Reasoning models change this
Modern reasoning models (Claude with extended thinking, o-series, R1) internalize much of this:
- They plan before acting.
- They reflect during reasoning.
- They self-critique implicitly.
Asking a reasoning model to “make a plan, then execute” can be redundant — it does this naturally.
For non-reasoning models, explicit planning patterns still help.
When reasoning is overkill
For simple, narrow tool use (e.g. “look up the order status”), reasoning patterns are wasteful. Use them when:
- Tasks have multiple plausible approaches.
- Failure modes are subtle.
- The agent needs to recover from errors gracefully.
- The cost of a wrong answer is high.
Operational concerns
Loops
Reflection and planning patterns can trigger loops where the agent keeps “reflecting” without progress.
Mitigations:
- Per-task max-iterations.
- Detect repetitive plans/reflections.
- Force progress: each loop iteration must do something (call a tool, output a deliverable).
Context cost
Plans, reflections, critiques all consume tokens.
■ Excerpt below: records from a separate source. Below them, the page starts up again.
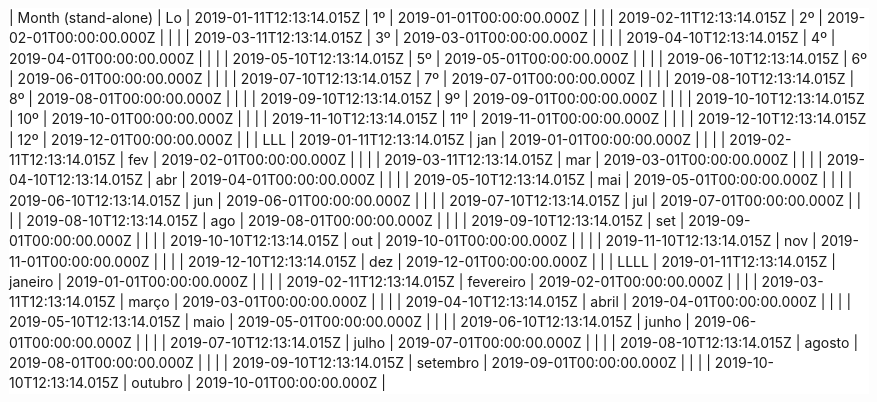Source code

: | Month (stand-alone)                  | Lo           | 2019-01-11T12:13:14.015Z | 1º                                                          | 2019-01-01T00:00:00.000Z |
|                                      |              | 2019-02-11T12:13:14.015Z | 2º                                                          | 2019-02-01T00:00:00.000Z |
|                                      |              | 2019-03-11T12:13:14.015Z | 3º                                                          | 2019-03-01T00:00:00.000Z |
|                                      |              | 2019-04-10T12:13:14.015Z | 4º                                                          | 2019-04-01T00:00:00.000Z |
|                                      |              | 2019-05-10T12:13:14.015Z | 5º                                                          | 2019-05-01T00:00:00.000Z |
|                                      |              | 2019-06-10T12:13:14.015Z | 6º                                                          | 2019-06-01T00:00:00.000Z |
|                                      |              | 2019-07-10T12:13:14.015Z | 7º                                                          | 2019-07-01T00:00:00.000Z |
|                                      |              | 2019-08-10T12:13:14.015Z | 8º                                                          | 2019-08-01T00:00:00.000Z |
|                                      |              | 2019-09-10T12:13:14.015Z | 9º                                                          | 2019-09-01T00:00:00.000Z |
|                                      |              | 2019-10-10T12:13:14.015Z | 10º                                                         | 2019-10-01T00:00:00.000Z |
|                                      |              | 2019-11-10T12:13:14.015Z | 11º                                                         | 2019-11-01T00:00:00.000Z |
|                                      |              | 2019-12-10T12:13:14.015Z | 12º                                                         | 2019-12-01T00:00:00.000Z |
|                                      | LLL          | 2019-01-11T12:13:14.015Z | jan                                                         | 2019-01-01T00:00:00.000Z |
|                                      |              | 2019-02-11T12:13:14.015Z | fev                                                         | 2019-02-01T00:00:00.000Z |
|                                      |              | 2019-03-11T12:13:14.015Z | mar                                                         | 2019-03-01T00:00:00.000Z |
|                                      |              | 2019-04-10T12:13:14.015Z | abr                                                         | 2019-04-01T00:00:00.000Z |
|                                      |              | 2019-05-10T12:13:14.015Z | mai                                                         | 2019-05-01T00:00:00.000Z |
|                                      |              | 2019-06-10T12:13:14.015Z | jun                                                         | 2019-06-01T00:00:00.000Z |
|                                      |              | 2019-07-10T12:13:14.015Z | jul                                                         | 2019-07-01T00:00:00.000Z |
|                                      |              | 2019-08-10T12:13:14.015Z | ago                                                         | 2019-08-01T00:00:00.000Z |
|                                      |              | 2019-09-10T12:13:14.015Z | set                                                         | 2019-09-01T00:00:00.000Z |
|                                      |              | 2019-10-10T12:13:14.015Z | out                                                         | 2019-10-01T00:00:00.000Z |
|                                      |              | 2019-11-10T12:13:14.015Z | nov                                                         | 2019-11-01T00:00:00.000Z |
|                                      |              | 2019-12-10T12:13:14.015Z | dez                                                         | 2019-12-01T00:00:00.000Z |
|                                      | LLLL         | 2019-01-11T12:13:14.015Z | janeiro                                                     | 2019-01-01T00:00:00.000Z |
|                                      |              | 2019-02-11T12:13:14.015Z | fevereiro                                                   | 2019-02-01T00:00:00.000Z |
|                                      |              | 2019-03-11T12:13:14.015Z | março                                                       | 2019-03-01T00:00:00.000Z |
|                                      |              | 2019-04-10T12:13:14.015Z | abril                                                       | 2019-04-01T00:00:00.000Z |
|                                      |              | 2019-05-10T12:13:14.015Z | maio                                                        | 2019-05-01T00:00:00.000Z |
|                                      |              | 2019-06-10T12:13:14.015Z | junho                                                       | 2019-06-01T00:00:00.000Z |
|                                      |              | 2019-07-10T12:13:14.015Z | julho                                                       | 2019-07-01T00:00:00.000Z |
|                                      |              | 2019-08-10T12:13:14.015Z | agosto                                                      | 2019-08-01T00:00:00.000Z |
|                                      |              | 2019-09-10T12:13:14.015Z | setembro                                                    | 2019-09-01T00:00:00.000Z |
|                                      |              | 2019-10-10T12:13:14.015Z | outubro                                                     | 2019-10-01T00:00:00.000Z |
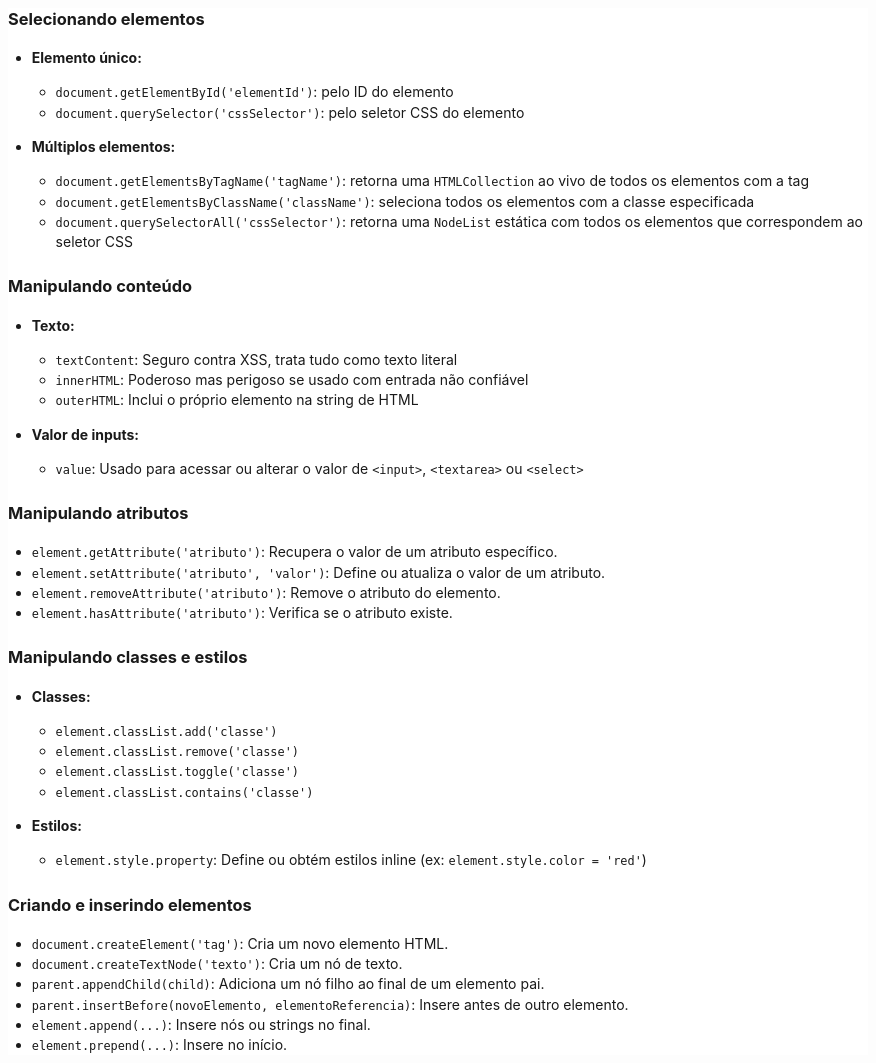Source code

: 
### Selecionando elementos

- **Elemento único:**
  - `document.getElementById('elementId')`: pelo ID do elemento 
  - `document.querySelector('cssSelector')`: pelo seletor CSS do elemento

- **Múltiplos elementos:**
  - `document.getElementsByTagName('tagName')`: retorna uma `HTMLCollection` ao vivo de todos os elementos com a tag 
  - `document.getElementsByClassName('className')`: seleciona todos os elementos com a classe especificada 
  - `document.querySelectorAll('cssSelector')`: retorna uma `NodeList` estática com todos os elementos que correspondem ao seletor CSS


### Manipulando conteúdo

- **Texto:**
  - `textContent`: Seguro contra XSS, trata tudo como texto literal
  - `innerHTML`: Poderoso mas perigoso se usado com entrada não confiável
  - `outerHTML`: Inclui o próprio elemento na string de HTML

- **Valor de inputs:**
  - `value`: Usado para acessar ou alterar o valor de `<input>`, `<textarea>` ou `<select>`


### Manipulando atributos

- `element.getAttribute('atributo')`: Recupera o valor de um atributo específico.
- `element.setAttribute('atributo', 'valor')`: Define ou atualiza o valor de um atributo.
- `element.removeAttribute('atributo')`: Remove o atributo do elemento.
- `element.hasAttribute('atributo')`: Verifica se o atributo existe.


### Manipulando classes e estilos

- **Classes:**
  - `element.classList.add('classe')`
  - `element.classList.remove('classe')`
  - `element.classList.toggle('classe')`
  - `element.classList.contains('classe')`

- **Estilos:**
  - `element.style.property`: Define ou obtém estilos inline (ex: `element.style.color = 'red'`)


### Criando e inserindo elementos

- `document.createElement('tag')`: Cria um novo elemento HTML.
- `document.createTextNode('texto')`: Cria um nó de texto.
- `parent.appendChild(child)`: Adiciona um nó filho ao final de um elemento pai.
- `parent.insertBefore(novoElemento, elementoReferencia)`: Insere antes de outro elemento.
- `element.append(...)`: Insere nós ou strings no final.
- `element.prepend(...)`: Insere no início.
A heavily-reasoning agent on a 50-step task can use 100k+ tokens just for reasoning.
Mitigations:
- Compact / summarize old plans and reflections.
- Use a smaller cheaper model for sub-tasks (planning by Haiku, execution by Sonnet).
- Cap reasoning budgets per step.
Visibility
For end-user products: plans and reflections are useful UX (show progress, build trust). But they can also overwhelm. Defaults that work:
- Surface plans, hide reflections.
- Show high-level steps, hide low-level reasoning.
- Provide an “explain” button for users who want depth.
Combining patterns
Many production agents stack patterns:
1. Plan upfront
2. Each step: ReAct (reason + tool)
3. Verify with a tool when possible (tests, schema)
4. On failure: reflect, replan
5. Final answer: self-critique pass
This is roughly the architecture of Claude Code on complex tasks.
Pitfalls
- Reflection without learning: the agent reflects but ignores its own conclusions.
- Plans frozen too early: rigid plans don’t adapt; replan.
- Endless self-critique: the agent can always find something to “improve.” Cap iterations.
- Decomposition into too-small pieces: overhead exceeds benefit.
- Pretending to plan: the agent generates a plan it doesn’t follow. Tie planning to actual execution.